> **Extract provided**:
########################################

Perhaps nothing inspires humility like the legacy of the Titanic: the so-called “unsinkable ship” that did, in fact, sink on its maiden voyage on April 15, 1912.
The ship was built during a time when travel was becoming something people did for leisure rather than necessity. Before that period, long-distance travel, especially by sea, was fraught with danger and discomfort. But with the advent of better travel technology, shipping companies began promoting their new ocean liners as faster and safer than those of their competitors. The Titanic was supposed to be the largest, fastest, most luxurious, and — ironically — the safest of them all.

########################################

[Stored records]

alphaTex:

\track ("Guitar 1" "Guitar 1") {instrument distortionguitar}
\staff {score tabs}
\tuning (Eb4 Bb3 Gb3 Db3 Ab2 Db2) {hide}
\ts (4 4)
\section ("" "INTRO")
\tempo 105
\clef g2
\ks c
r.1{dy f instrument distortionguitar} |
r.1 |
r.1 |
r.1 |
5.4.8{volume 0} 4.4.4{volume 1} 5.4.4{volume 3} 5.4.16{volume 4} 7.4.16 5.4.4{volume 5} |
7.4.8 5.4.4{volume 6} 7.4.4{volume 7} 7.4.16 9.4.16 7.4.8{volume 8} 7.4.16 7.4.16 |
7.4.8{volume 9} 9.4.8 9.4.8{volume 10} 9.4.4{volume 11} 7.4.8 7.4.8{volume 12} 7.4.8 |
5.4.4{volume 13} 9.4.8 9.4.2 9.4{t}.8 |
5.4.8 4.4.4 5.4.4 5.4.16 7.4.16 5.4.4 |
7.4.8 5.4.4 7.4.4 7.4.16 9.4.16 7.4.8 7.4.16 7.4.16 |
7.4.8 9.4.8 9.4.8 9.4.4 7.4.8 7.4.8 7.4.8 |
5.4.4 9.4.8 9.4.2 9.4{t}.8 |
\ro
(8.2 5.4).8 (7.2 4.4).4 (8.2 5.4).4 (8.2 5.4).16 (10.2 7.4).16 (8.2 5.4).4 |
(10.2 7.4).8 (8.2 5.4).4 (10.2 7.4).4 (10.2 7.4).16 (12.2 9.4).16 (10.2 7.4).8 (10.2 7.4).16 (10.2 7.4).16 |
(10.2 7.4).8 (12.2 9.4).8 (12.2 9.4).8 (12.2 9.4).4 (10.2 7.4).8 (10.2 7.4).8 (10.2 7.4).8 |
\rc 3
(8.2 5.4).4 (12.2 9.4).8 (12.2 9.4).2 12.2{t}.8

########################################

> **Written problem A**:
Rewrite the Titanic passage from "Perhaps nothing inspires" to "April 15, 1912.", changing "maiden voyage" to "first voyage".
> **Written problem B**:
Carry on the passage about the Titanic from where it stops.
The items are separate material from the passage about the Titanic.

> **Expected answer A**:
Perhaps nothing inspires humility like the legacy of the Titanic: the so-called “unsinkable ship” that did, in fact, sink on its first voyage on April 15, 1912.

> **Expected answer B**:
The Titanic was built with no expense spared: it was equipped with a gymnasium, a swimming pool, libraries, high-class restaurants and cafés, and lavish accommodations for first-class travelers. It also housed some of the most advanced maritime safety technology: 16 watertight compartments with remote-controlled doors that could keep out the water in the event of a leak. It was that feature that led Phillip Franklin, vice-president of the White Star Line that operated the ship, to infamously say: “There is no danger that the Titanic will sink. The boat is unsinkable and nothing but inconvenience will be suffered by the passengers.”
Perhaps due to this confidence, other safety measures were extremely half-hearted: the crew wasn’t trained to help evacuate the ship, and there were only enough lifeboats to accommodate a third of the ship’s passengers at full capacity.
The Titanic set sail on April 10, 1912, from Southampton, England, heading for New York. It carried around 2,224 passengers and crew members. On April 14, the boat failed to avoid collision with an iceberg, which punctured five of its watertight compartments — and the Titanic could only survive the flooding of four of them. 1,500 people died in the disaster, including quite a few of the world’s wealthiest and most influential individuals.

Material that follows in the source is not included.